#### RECORDS SUPPLIED
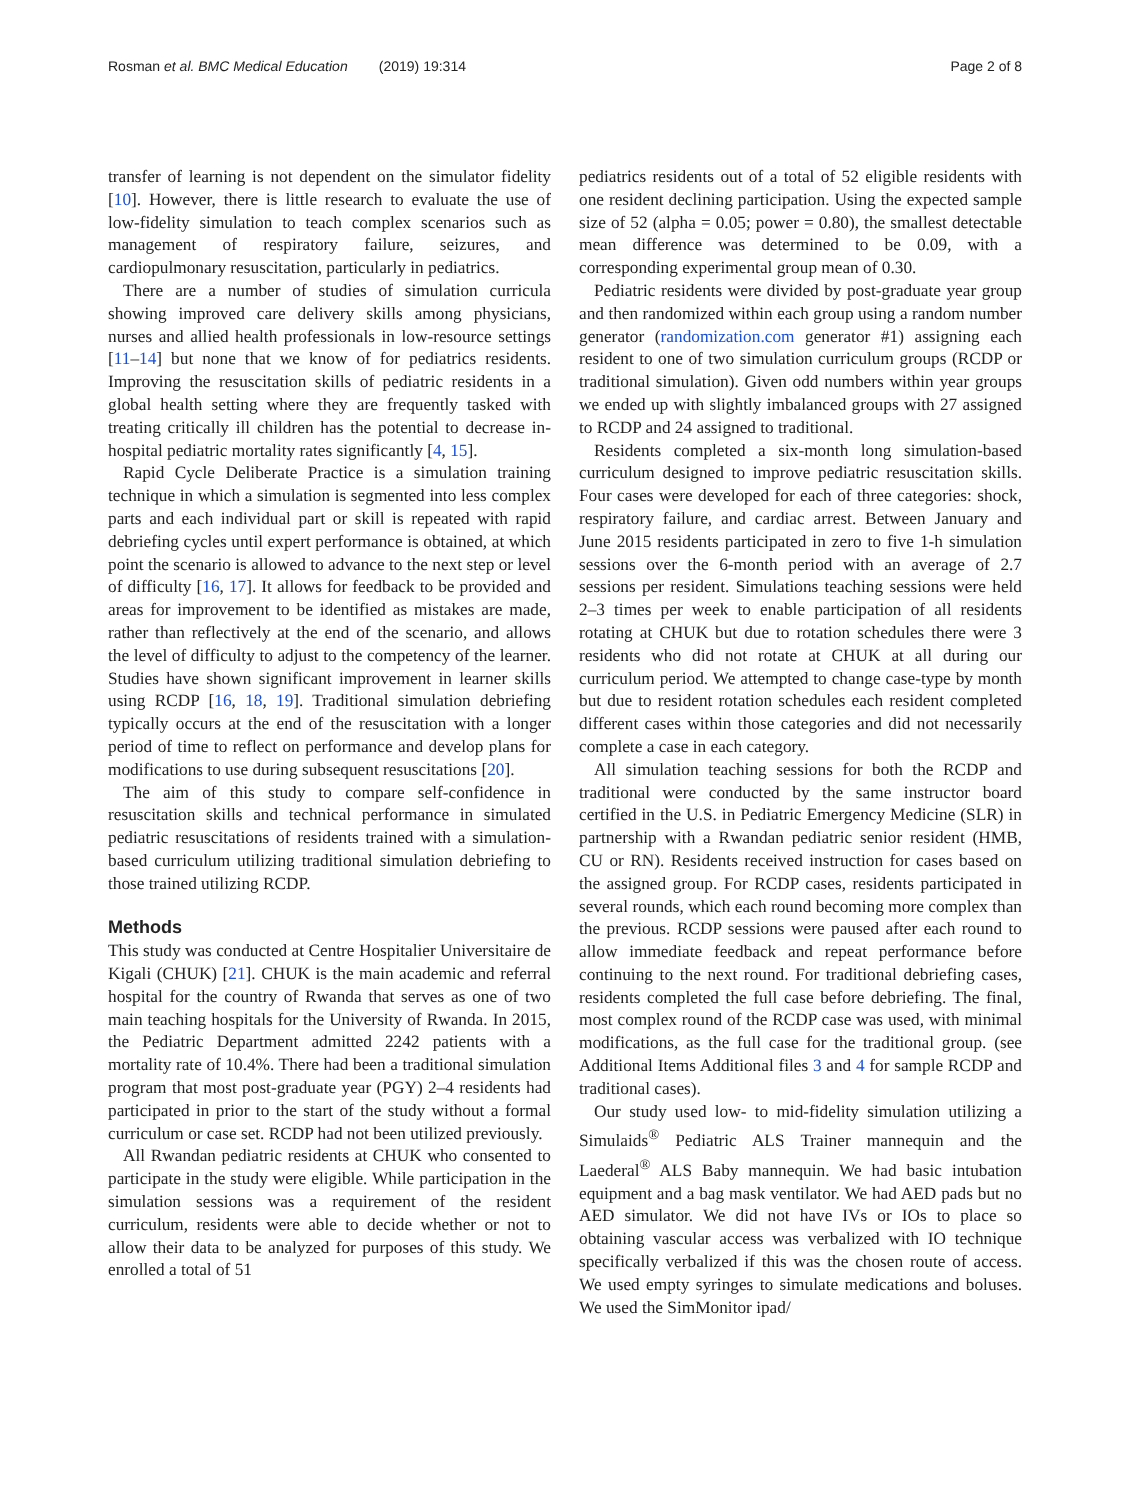Rosman et al. BMC Medical Education (2019) 19:314 Page 2 of 8
transfer of learning is not dependent on the simulator fidelity [10]. However, there is little research to evaluate the use of low-fidelity simulation to teach complex scenarios such as management of respiratory failure, seizures, and cardiopulmonary resuscitation, particularly in pediatrics.
There are a number of studies of simulation curricula showing improved care delivery skills among physicians, nurses and allied health professionals in low-resource settings [11–14] but none that we know of for pediatrics residents. Improving the resuscitation skills of pediatric residents in a global health setting where they are frequently tasked with treating critically ill children has the potential to decrease in-hospital pediatric mortality rates significantly [4, 15].
Rapid Cycle Deliberate Practice is a simulation training technique in which a simulation is segmented into less complex parts and each individual part or skill is repeated with rapid debriefing cycles until expert performance is obtained, at which point the scenario is allowed to advance to the next step or level of difficulty [16, 17]. It allows for feedback to be provided and areas for improvement to be identified as mistakes are made, rather than reflectively at the end of the scenario, and allows the level of difficulty to adjust to the competency of the learner. Studies have shown significant improvement in learner skills using RCDP [16, 18, 19]. Traditional simulation debriefing typically occurs at the end of the resuscitation with a longer period of time to reflect on performance and develop plans for modifications to use during subsequent resuscitations [20].
The aim of this study to compare self-confidence in resuscitation skills and technical performance in simulated pediatric resuscitations of residents trained with a simulation-based curriculum utilizing traditional simulation debriefing to those trained utilizing RCDP.
Methods
This study was conducted at Centre Hospitalier Universitaire de Kigali (CHUK) [21]. CHUK is the main academic and referral hospital for the country of Rwanda that serves as one of two main teaching hospitals for the University of Rwanda. In 2015, the Pediatric Department admitted 2242 patients with a mortality rate of 10.4%. There had been a traditional simulation program that most post-graduate year (PGY) 2–4 residents had participated in prior to the start of the study without a formal curriculum or case set. RCDP had not been utilized previously.
All Rwandan pediatric residents at CHUK who consented to participate in the study were eligible. While participation in the simulation sessions was a requirement of the resident curriculum, residents were able to decide whether or not to allow their data to be analyzed for purposes of this study. We enrolled a total of 51
pediatrics residents out of a total of 52 eligible residents with one resident declining participation. Using the expected sample size of 52 (alpha = 0.05; power = 0.80), the smallest detectable mean difference was determined to be 0.09, with a corresponding experimental group mean of 0.30.
Pediatric residents were divided by post-graduate year group and then randomized within each group using a random number generator (randomization.com generator #1) assigning each resident to one of two simulation curriculum groups (RCDP or traditional simulation). Given odd numbers within year groups we ended up with slightly imbalanced groups with 27 assigned to RCDP and 24 assigned to traditional.
Residents completed a six-month long simulation-based curriculum designed to improve pediatric resuscitation skills. Four cases were developed for each of three categories: shock, respiratory failure, and cardiac arrest. Between January and June 2015 residents participated in zero to five 1-h simulation sessions over the 6-month period with an average of 2.7 sessions per resident. Simulations teaching sessions were held 2–3 times per week to enable participation of all residents rotating at CHUK but due to rotation schedules there were 3 residents who did not rotate at CHUK at all during our curriculum period. We attempted to change case-type by month but due to resident rotation schedules each resident completed different cases within those categories and did not necessarily complete a case in each category.
All simulation teaching sessions for both the RCDP and traditional were conducted by the same instructor board certified in the U.S. in Pediatric Emergency Medicine (SLR) in partnership with a Rwandan pediatric senior resident (HMB, CU or RN). Residents received instruction for cases based on the assigned group. For RCDP cases, residents participated in several rounds, which each round becoming more complex than the previous. RCDP sessions were paused after each round to allow immediate feedback and repeat performance before continuing to the next round. For traditional debriefing cases, residents completed the full case before debriefing. The final, most complex round of the RCDP case was used, with minimal modifications, as the full case for the traditional group. (see Additional Items Additional files 3 and 4 for sample RCDP and traditional cases).
Our study used low- to mid-fidelity simulation utilizing a Simulaids<sup>®</sup> Pediatric ALS Trainer mannequin and the Laederal<sup>®</sup> ALS Baby mannequin. We had basic intubation equipment and a bag mask ventilator. We had AED pads but no AED simulator. We did not have IVs or IOs to place so obtaining vascular access was verbalized with IO technique specifically verbalized if this was the chosen route of access. We used empty syringes to simulate medications and boluses. We used the SimMonitor ipad/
########
WORK REQUEST: In the records above, find each line holding "post" and copy it.

EXERCISE SOLUTION:
This study was conducted at Centre Hospitalier Universitaire de Kigali (CHUK) [21]. CHUK is the main academic and referral hospital for the country of Rwanda that serves as one of two main teaching hospitals for the University of Rwanda. In 2015, the Pediatric Department admitted 2242 patients with a mortality rate of 10.4%. There had been a traditional simulation program that most post-graduate year (PGY) 2–4 residents had participated in prior to the start of the study without a formal curriculum or case set. RCDP had not been utilized previously.
Pediatric residents were divided by post-graduate year group and then randomized within each group using a random number generator (randomization.com generator #1) assigning each resident to one of two simulation curriculum groups (RCDP or traditional simulation). Given odd numbers within year groups we ended up with slightly imbalanced groups with 27 assigned to RCDP and 24 assigned to traditional.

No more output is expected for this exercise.